Sunday, March 22, 2009

On a positive note


I have two pieces of important dog news!

The first is that we have decided to keep Lulu (because it's always good to make Important Life Decisions when you're depressed, right?). Some lovely people came to see her on Friday, but decided that she wasn't quite the right dog for them, even though they did think she was fabulous. In all of that, though, we realised that the upset we go through every time a dog leaves this house into someone else's care is just too much for our fragile spirits to bear. So we decided to keep her. The rescue was unsurprised to learn of our decision, especially since we had already rejected two perfectly good homes for her on the grounds that they would want her to sleep (gasp!) outdoors. No dog of mine sleeps outdoors. Unless it is a malamute or some similar breed that would bake if left in a kitchen overnight.

In other good news, the labrador we rescued off the beach last Sunday, with no collar and no microchip, was reclaimed from Meath pound on Monday. The dog went missing early last Sunday morning, so the next day the owners rang around the pounds and the warden said "yes, I've had a call about a dog like that, I'm collecting him this morning, you can pick him up this afternoon." Hilariously, however, the dog turns out to live in this very estate. Hopefully the owners have had enough of a fright that they will put a fecking collar on the thing. But see, sometimes it's okay if you have to send a dog to the pound, even if it goes against everything you believe in.

I have entered a period of depression

Not the personal, unable-to-get-out-of-bed depression (which is a relief), but the more broad what-is-the-fucking-point-of-people depression. This tends to be easier to live around, but worse overall, because I can't magic it away with tablets.

It is brought on by reading things like The Economist, or watching things like Darwin's Dangerous Idea on the telly, in which Andrew Marr gives a potted history of humans fucking up the earth in the name of profit, left right and centre, from the Industrial Revolution right up to the present day. You just look at it and wonder what the point is? What is the point of me recycling anything, or not driving my car, or cutting back on air travel? It's too little and it's too late and me and all the people who work even harder than me to actually live some kind of green existence are up against too many forces that just don't give a shit about anything at all other than making money for anything we do to ever make the blindest bit of difference at all.

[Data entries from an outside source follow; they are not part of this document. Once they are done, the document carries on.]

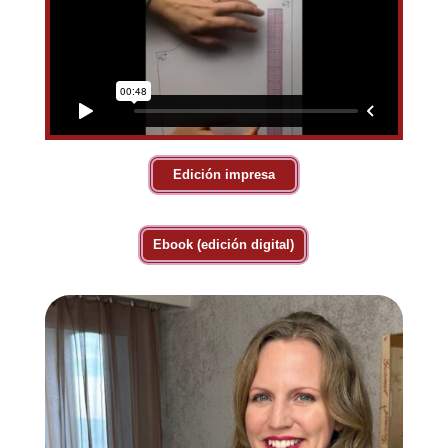
Edición impresa
Ebook (edición digital)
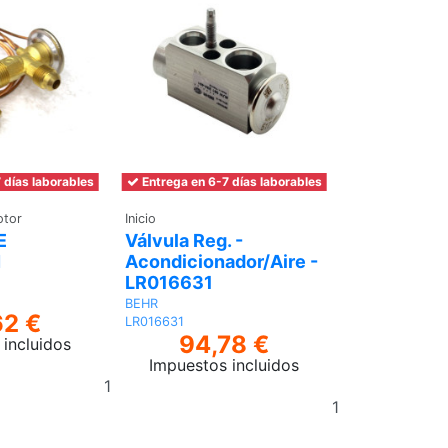
 días laborables
Entrega en 6-7 días laborables
tor
Inicio
E
Válvula Reg. -
N
Acondicionador/Aire -
LR016631
BEHR
62 €
LR016631
94,78 €
incluidos
Impuestos incluidos
Añadir
Añadir
al
al
carrito
carrito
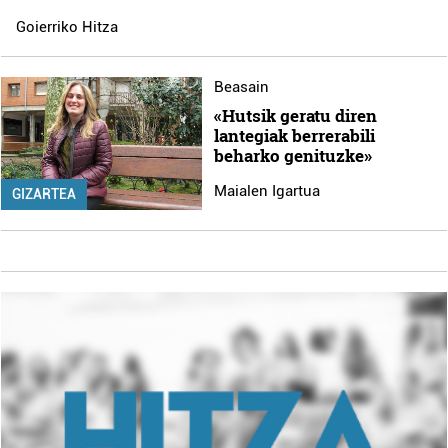
Goierriko Hitza
Beasain
«Hutsik geratu diren
lantegiak berrerabili
beharko genituzke»
Maialen Igartua
GIZARTEA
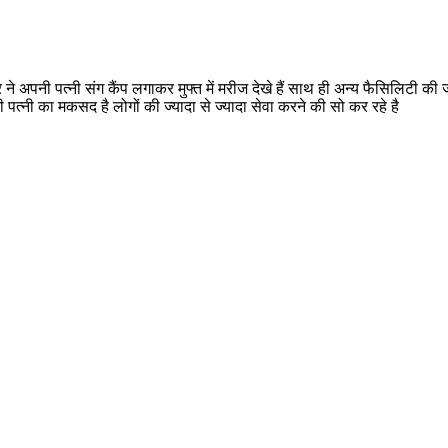
र ने अपनी पत्नी संग कैंप लगाकर मुफ्त में मरीज देखे हैं साथ ही अन्य फैसिलिटी
पत्नी का मकसद है लोगों की ज्यादा से ज्यादा सेवा करने की सो कर रहे है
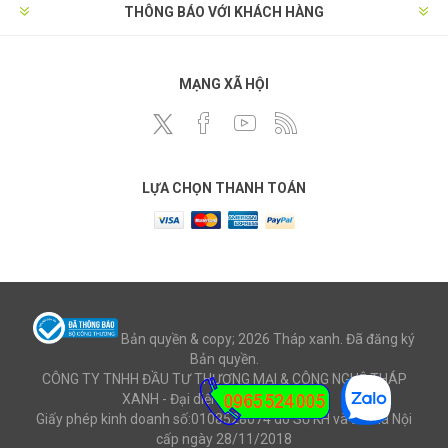
THÔNG BÁO VỚI KHÁCH HÀNG
MẠNG XÃ HỘI
LỰA CHỌN THANH TOÁN
Bản quyền & copy; 2026 Tháp xanh. Đã đăng ký
Bản quyền.
CÔNG TY TNHH ĐẦU TƯ THƯƠNG MẠI & CÔNG NGHỆ THÁP
XANH - Đại diện: Ông Mai Văn Cử
Giấy phép kinh doanh số:0108528074 do Sở KH và ĐT Hà Nội
cấp ngày 28/11/2018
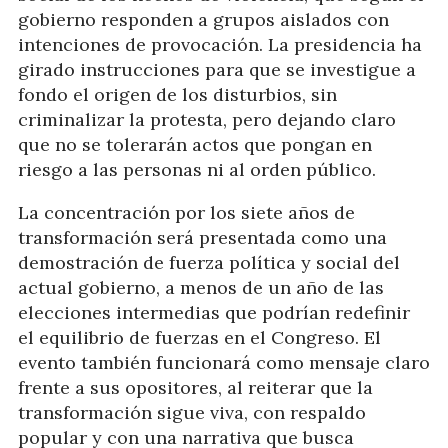
gobierno responden a grupos aislados con
intenciones de provocación. La presidencia ha
girado instrucciones para que se investigue a
fondo el origen de los disturbios, sin
criminalizar la protesta, pero dejando claro
que no se tolerarán actos que pongan en
riesgo a las personas ni al orden público.
La concentración por los siete años de
transformación será presentada como una
demostración de fuerza política y social del
actual gobierno, a menos de un año de las
elecciones intermedias que podrían redefinir
el equilibrio de fuerzas en el Congreso. El
evento también funcionará como mensaje claro
frente a sus opositores, al reiterar que la
transformación sigue viva, con respaldo
popular y con una narrativa que busca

People say that important movements are built from the grassroots up. Anti-slavery movements, feminism, children's rights, and so forth. But these movements took hundreds of years to develop and very few of them have actually achieved their final ends yet. And environmentalism doesn't have the luxury of time. The world in this picture is not womankind as a whole, or children as a whole, or black people as a whole, but an individual person who is going to die unless someone does something really drastic really right now. But nothing's being done. Or rather, not enough is being done.

On a more focused level, there's all this business about Jade and Dunblane and so on. Normally I get to ignore this kind of thing by not reading the papers, ever, but now here it is, and it's all part of the same cycle, and it makes me, well, very depressed.

Saturday, March 14, 2009

I am so mature!

Yes, 39 years old yesterday, and still happy to laugh at this line from The Economist:

President Obama spent much of his first week trying to push his gargantuan stimulus package through Congress.




Tuesday, March 03, 2009

Why I may not be watching Watchmen

First off, I never read the book.

Having got that out of the way, let's proceed.

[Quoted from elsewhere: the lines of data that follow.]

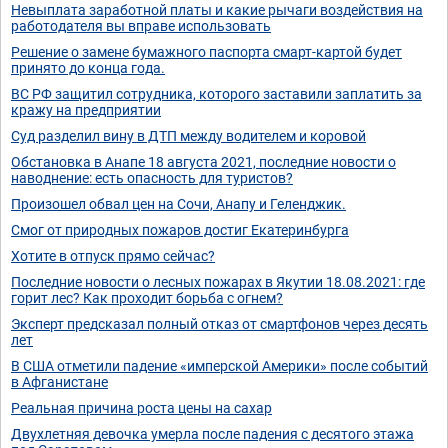
Невыплата заработной платы и какие рычаги воздействия на
работодателя вы вправе использовать
Решение о замене бумажного паспорта смарт-картой будет
принято до конца года.
ВС РФ защитил сотрудника, которого заставили заплатить за
кражу на предприятии
Суд разделил вину в ДТП между водителем и коровой
Обстановка в Анапе 18 августа 2021, последние новости о
наводнение: есть опасность для туристов?
Произошел обвал цен на Сочи, Анапу и Геленджик.
Смог от природных пожаров достиг Екатеринбурга
Хотите в отпуск прямо сейчас?
Последние новости о лесных пожарах в Якутии 18.08.2021: где
горит лес? Как проходит борьба с огнем?
Эксперт предсказал полный отказ от смартфонов через десять
лет
В США отметили падение «имперской Америки» после событий
в Афганистане
Реальная причина роста цены на сахар
Двухлетняя девочка умерла после падения с десятого этажа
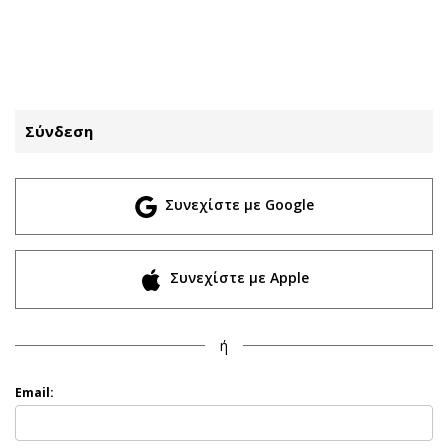
ΕΓΓΡΑΦΗ
ΕΙΣΟΔΟΣ
Σύνδεση
ΚΑΤΗΓΟΡΙΕΣ
ΣΥΝΔΕΣΗ
Συνεχίστε με Google
Κύπρος
Απόψεις
Παιδεία
Αρθρογραφία
Υγεία
The Hill
Συνεχίστε με Apple
Πολιτική
Υγεία
Βουλευτικές 2026
Αγγελίες
ή
Εκλογές 2024
Ενοικιάζονται
Προεδρικές 2023
Πωλούνται
Email:
Δημοσκοπήσεις
Ζητούν εργασία
Διπλωματία
Θέσεις εργασίας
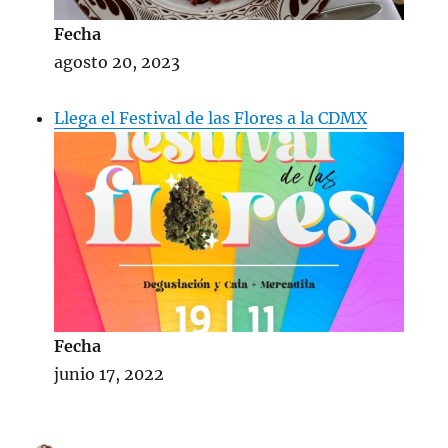
Fecha
agosto 20, 2023
Llega el Festival de las Flores a la CDMX
Fecha
junio 17, 2022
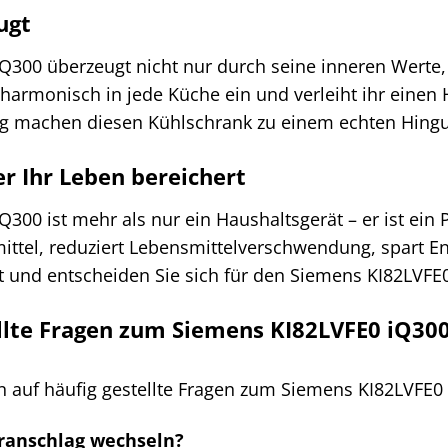
ugt
Q300 überzeugt nicht nur durch seine inneren Werte,
h harmonisch in jede Küche ein und verleiht ihr einen
ng machen diesen Kühlschrank zu einem echten Hingu
er Ihr Leben bereichert
00 ist mehr als nur ein Haushaltsgerät – er ist ein Pa
mittel, reduziert Lebensmittelverschwendung, spart Ene
ät und entscheiden Sie sich für den Siemens KI82LVFE
llte Fragen zum Siemens KI82LVFE0 iQ30
n auf häufig gestellte Fragen zum Siemens KI82LVFE0
ranschlag wechseln?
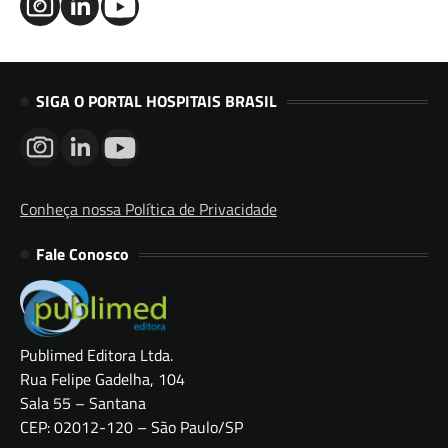
SIGA O PORTAL HOSPITAIS BRASIL
Conheça nossa Política de Privacidade
Fale Conosco
Publimed Editora Ltda.
Rua Felipe Gadelha, 104
Sala 55 – Santana
CEP: 02012-120 – São Paulo/SP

Well, you don't get to see Billy Crudup much.
And ever since I saw Little Children and its incredibly disturbing masturbation scene, I can't ever look at this guy again.
Also, one of the lady Watchmen highlighted one of my problems with superhero comics and movies when she pointed out that high heels, corsets, and latex are very uncomfortable, and that if she was an actual superhero she would wear running shoes and sweat pants.
Oh, and I hated 300.

(Also, while I'm watching Film 2009, why can't Sarah Ferguson open her mouth when she talks? It would make her ever so much easier to understand.)